The purpose of this miscellany is to explore the fact that despite the advent of globalization, instant access to knowledge, and the transportation revolution, distance between “us and them” still holds its own as a powerful force that provides grounds for provocative and dangerous rhetoric. Though these developments have progressed at enormous rates since the Industrial Revolution, these aspects were very much a part of medieval society as well and the texts we have chosen from that time period indicate how their presence impacts representation of religious “others”. What we have found, and tried to illustrate, is that there are striking similarities between the interaction of and thoughts about religious “others” in the medieval time period and today, despite the vast differences between the texts’ contemporary periods of production. As the “Congregating to Talk Conflict” piece points out, even with the shortening of physical distance both then and now, there still exists the realms of ideological and psychological distance that need to be overcome. Sometimes the shortening of physical distance can even increase the ideological and psychological distance between religious “others”. The texts show that there is a link between scholarly debate and approaching some kind of humanitarian solution to the negative complications that a religiously diverse world creates. Only through the proper utilization of the advancements in technology and communication in this global age can there be a resolution to the stigma that has surrounded the religious “other” since the dawn of mankind.

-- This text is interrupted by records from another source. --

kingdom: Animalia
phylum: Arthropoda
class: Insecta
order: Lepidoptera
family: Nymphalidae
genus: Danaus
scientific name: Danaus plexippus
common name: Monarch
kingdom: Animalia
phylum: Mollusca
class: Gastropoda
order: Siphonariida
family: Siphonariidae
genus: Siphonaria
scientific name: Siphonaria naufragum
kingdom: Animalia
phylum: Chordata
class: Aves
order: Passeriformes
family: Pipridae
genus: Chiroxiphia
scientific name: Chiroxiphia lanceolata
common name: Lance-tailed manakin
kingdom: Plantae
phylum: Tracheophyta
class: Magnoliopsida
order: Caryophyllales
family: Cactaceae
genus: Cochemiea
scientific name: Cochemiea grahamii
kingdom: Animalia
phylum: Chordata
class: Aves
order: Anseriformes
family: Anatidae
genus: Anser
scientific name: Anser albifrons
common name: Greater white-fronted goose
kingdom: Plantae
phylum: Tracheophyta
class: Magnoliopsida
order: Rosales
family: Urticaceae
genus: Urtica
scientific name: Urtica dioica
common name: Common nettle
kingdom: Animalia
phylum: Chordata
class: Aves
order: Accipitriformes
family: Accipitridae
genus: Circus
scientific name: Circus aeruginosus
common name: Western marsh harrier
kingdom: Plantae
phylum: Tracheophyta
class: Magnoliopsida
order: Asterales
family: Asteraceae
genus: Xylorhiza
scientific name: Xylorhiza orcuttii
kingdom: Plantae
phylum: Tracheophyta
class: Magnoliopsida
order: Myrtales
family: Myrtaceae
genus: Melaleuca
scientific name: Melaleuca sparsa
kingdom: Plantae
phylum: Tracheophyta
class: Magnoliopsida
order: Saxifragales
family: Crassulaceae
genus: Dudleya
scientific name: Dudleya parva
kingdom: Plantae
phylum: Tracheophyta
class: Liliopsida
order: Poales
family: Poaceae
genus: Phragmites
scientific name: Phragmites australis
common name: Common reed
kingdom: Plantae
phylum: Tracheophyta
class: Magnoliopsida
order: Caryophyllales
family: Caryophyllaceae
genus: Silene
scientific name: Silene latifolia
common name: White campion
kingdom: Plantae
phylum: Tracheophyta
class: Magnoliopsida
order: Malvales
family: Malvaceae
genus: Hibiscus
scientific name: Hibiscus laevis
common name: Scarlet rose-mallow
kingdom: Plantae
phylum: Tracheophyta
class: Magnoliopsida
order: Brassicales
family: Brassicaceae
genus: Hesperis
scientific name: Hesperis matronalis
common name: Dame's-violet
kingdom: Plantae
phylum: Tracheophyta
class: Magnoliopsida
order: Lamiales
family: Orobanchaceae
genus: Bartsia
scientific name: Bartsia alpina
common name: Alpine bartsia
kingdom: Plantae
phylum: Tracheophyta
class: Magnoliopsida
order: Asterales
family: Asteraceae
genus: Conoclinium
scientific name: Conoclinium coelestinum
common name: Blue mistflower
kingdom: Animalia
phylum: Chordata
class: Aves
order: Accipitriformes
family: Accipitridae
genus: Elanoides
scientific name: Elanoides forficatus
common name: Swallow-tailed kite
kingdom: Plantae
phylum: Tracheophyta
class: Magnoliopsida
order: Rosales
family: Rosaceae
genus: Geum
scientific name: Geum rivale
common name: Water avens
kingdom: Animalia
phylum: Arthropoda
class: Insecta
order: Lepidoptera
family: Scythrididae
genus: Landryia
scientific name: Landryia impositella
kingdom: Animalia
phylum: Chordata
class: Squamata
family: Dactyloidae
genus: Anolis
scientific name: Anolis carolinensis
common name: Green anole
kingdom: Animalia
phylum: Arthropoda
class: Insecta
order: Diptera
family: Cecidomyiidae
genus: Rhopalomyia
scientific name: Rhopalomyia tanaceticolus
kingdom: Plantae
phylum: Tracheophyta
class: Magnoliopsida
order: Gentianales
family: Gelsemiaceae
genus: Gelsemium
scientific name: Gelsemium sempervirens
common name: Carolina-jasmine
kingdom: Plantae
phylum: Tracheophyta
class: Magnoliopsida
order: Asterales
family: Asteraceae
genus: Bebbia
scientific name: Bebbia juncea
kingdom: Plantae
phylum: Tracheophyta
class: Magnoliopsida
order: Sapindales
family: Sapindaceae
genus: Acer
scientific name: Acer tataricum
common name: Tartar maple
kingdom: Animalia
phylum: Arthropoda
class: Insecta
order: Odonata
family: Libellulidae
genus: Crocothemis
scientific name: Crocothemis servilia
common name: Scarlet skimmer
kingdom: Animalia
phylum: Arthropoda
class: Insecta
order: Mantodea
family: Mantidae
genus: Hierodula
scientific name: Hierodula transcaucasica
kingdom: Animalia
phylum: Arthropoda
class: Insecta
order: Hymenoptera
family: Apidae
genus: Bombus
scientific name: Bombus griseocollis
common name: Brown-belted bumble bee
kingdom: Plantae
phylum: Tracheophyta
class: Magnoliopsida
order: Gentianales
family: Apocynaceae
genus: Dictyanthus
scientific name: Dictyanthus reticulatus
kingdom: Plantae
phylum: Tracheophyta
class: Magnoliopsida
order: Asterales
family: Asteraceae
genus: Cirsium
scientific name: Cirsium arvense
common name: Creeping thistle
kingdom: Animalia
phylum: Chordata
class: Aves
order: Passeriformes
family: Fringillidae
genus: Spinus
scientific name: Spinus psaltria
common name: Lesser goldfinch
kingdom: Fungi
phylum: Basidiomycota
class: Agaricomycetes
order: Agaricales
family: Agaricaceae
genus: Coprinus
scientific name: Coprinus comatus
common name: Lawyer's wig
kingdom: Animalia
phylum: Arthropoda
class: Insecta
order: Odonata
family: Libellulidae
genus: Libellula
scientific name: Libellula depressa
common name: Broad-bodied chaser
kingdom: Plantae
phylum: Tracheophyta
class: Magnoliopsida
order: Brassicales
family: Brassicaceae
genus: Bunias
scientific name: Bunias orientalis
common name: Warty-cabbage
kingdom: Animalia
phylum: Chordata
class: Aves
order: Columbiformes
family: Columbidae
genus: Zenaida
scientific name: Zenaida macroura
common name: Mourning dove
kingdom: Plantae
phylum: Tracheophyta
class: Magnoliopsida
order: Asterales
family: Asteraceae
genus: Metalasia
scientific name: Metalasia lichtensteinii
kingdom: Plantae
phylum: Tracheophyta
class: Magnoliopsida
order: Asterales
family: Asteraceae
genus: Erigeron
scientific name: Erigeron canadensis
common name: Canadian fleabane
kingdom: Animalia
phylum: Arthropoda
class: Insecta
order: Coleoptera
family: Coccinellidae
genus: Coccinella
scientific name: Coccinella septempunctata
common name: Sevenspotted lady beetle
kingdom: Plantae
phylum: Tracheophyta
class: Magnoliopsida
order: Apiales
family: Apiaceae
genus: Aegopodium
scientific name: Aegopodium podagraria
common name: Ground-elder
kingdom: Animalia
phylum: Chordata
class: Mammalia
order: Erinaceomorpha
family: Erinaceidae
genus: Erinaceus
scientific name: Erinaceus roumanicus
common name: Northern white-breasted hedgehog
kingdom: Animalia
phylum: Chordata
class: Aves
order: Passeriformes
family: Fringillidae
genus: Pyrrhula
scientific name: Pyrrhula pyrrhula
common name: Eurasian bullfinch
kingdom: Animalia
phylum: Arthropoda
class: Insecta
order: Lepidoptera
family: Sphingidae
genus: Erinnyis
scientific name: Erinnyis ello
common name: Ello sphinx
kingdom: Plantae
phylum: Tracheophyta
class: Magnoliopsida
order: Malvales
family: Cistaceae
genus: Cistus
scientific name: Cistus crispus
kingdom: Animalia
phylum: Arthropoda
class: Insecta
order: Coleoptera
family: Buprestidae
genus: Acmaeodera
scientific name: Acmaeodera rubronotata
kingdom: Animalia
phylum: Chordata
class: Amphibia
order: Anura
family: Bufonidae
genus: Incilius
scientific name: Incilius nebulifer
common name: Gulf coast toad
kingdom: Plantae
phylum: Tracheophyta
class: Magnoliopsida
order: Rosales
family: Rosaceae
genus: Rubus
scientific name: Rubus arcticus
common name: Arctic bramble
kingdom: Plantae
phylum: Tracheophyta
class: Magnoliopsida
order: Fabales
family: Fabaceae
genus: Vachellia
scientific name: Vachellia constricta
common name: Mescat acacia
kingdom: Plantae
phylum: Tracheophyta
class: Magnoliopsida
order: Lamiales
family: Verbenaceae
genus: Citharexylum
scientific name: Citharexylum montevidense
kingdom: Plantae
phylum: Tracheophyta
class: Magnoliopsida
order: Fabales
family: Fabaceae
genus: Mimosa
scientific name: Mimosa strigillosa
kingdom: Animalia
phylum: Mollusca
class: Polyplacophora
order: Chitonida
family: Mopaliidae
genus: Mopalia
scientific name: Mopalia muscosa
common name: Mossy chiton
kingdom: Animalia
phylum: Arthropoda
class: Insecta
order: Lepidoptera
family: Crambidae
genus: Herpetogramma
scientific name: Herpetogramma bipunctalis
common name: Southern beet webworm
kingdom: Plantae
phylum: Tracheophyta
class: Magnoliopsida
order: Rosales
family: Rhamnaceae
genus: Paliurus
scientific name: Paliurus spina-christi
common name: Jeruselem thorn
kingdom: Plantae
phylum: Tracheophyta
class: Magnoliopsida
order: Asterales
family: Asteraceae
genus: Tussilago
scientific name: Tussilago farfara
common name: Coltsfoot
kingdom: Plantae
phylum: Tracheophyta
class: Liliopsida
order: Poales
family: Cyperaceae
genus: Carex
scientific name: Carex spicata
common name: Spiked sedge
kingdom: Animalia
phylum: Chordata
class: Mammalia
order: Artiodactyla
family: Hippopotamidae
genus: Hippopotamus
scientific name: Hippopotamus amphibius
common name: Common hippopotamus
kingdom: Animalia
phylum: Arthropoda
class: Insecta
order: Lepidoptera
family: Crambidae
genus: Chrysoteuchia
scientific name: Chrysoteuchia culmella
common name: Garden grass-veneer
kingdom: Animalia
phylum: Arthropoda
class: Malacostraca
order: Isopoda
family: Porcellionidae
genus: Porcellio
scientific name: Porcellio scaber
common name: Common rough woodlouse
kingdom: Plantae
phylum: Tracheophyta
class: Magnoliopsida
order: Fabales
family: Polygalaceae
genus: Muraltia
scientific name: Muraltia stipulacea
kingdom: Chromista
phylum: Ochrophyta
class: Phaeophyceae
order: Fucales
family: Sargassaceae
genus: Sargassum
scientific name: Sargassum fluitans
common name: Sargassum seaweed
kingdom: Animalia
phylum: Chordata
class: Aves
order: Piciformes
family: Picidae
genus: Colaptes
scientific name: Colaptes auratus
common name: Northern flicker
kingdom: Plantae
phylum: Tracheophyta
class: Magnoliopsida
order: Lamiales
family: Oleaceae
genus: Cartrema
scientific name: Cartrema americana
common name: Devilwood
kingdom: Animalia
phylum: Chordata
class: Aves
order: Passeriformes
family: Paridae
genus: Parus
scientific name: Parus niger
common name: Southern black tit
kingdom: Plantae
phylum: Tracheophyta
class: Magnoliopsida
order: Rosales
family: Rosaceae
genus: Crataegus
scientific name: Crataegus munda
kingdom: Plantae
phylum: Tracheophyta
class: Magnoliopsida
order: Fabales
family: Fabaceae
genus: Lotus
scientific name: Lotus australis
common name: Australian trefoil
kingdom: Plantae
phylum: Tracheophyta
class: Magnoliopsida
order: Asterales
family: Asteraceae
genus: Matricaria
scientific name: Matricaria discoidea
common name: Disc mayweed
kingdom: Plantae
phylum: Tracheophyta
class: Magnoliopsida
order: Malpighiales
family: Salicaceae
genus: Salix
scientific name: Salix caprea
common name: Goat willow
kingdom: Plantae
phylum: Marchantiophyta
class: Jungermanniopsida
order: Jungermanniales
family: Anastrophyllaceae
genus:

The miscellany was created in the form of a blog. This was appropriate to the content of our project for several reasons. Our miscellany focuses on the role that globalization, increased communication, and technology play in representing and thinking about religious “others”. For this reason, we wanted our miscellany to be constructed in a format that would utilize all of these elements. The blog format allowed us, the scribes, to organize and edit our selected texts, and add scribal glossing in the form of commentaries, all in an accessible and flexible medium which exemplifies the IT advancements of globalization. Publishing the miscellany as a blog allows us to gain feedback and commentary from not only our classmates, but also from the entire world (granted our blog is not lost among the influx of new blogs, mirroring the problematic disappearances of so many medieval manuscripts over time). Our understanding of the importance of debate in determining representations of religious “others” led us to have our work exist in one of the most advanced and readily available forms of debate there is. Using the blog format allowed us to present our selected texts and videos as online content available for everyone to access. This availability of primary sources, just a click away, makes the miscellany a lot less academic, and more accessible to a general audience, which we hope will generate more dialogue and interaction. The relationship of the texts, ultimately, is one of responses and rebuttals and their interaction with one another is just as significant as their content, which is what our miscellany is meant to accomplish.

The order of the texts and videos is crucial to the argument we are presenting. We began the miscellany with the “Congregating to Talk of Conflict” because it introduces the three concepts of distance that we tried to focus on. It also introduced the concept of scholarly debate and demonstrates how academia can bring religious “others” together. Continuing with the theme of debate we introduce the Muslim and the Monk piece as well as the interview between Dawkins and Khattab. Not only are all three of these pieces religious debates, but they involve people of different cultures traveling far distances in order to have personal interaction.

We move from debate to instances of aggression which are represented in Urban II’s speech, Cortes’ letter, and the Arabs, Franks, Tours account. While the debates could have been confrontational in some instances, the pieces about aggression against the religious “other” take this confrontation a step further and demonstrate what happens when physical space and distance are shortened not for the purposes of dialogue, but conquest and other gains under a veil of a domineering ideology. Khattab’s response serves as a transition to the next section of the miscellany by demonstrating that the perception of aggression is not always presented fairly, or in a more basic sense, that there are multiple points of view, as well as bias, to any event or idea.

The next section deals with the representation of religious “others” from the point of view of those on whom the aggression is being committed. All three deal with globalization and communication as well as how religious difference can be exploited or upheld. The Ramadan piece serves as a transition from the point of view of those subjected to domineering ideology back to the idea of scholarship and wisdom being used in order to create positive and progressive interaction and representation of religious “others”. If Ramadan has been stopped from doing so, the Rabbi represented a brief moment of hope in terms of the scholarship, globalization, and the religious “other”, and the Awakening the World speech represents a possible solution to the problems involved with the representation of the religious “other” in this era of globalization. The speech is what we would like to believe will ultimately be accomplished through the shortening of distance between religious “others” and increased interaction between them. The end of our miscellany reverts back to our opening piece, which served as an example of how it is possible for there to be an “awakening” of the world by religious wisdom.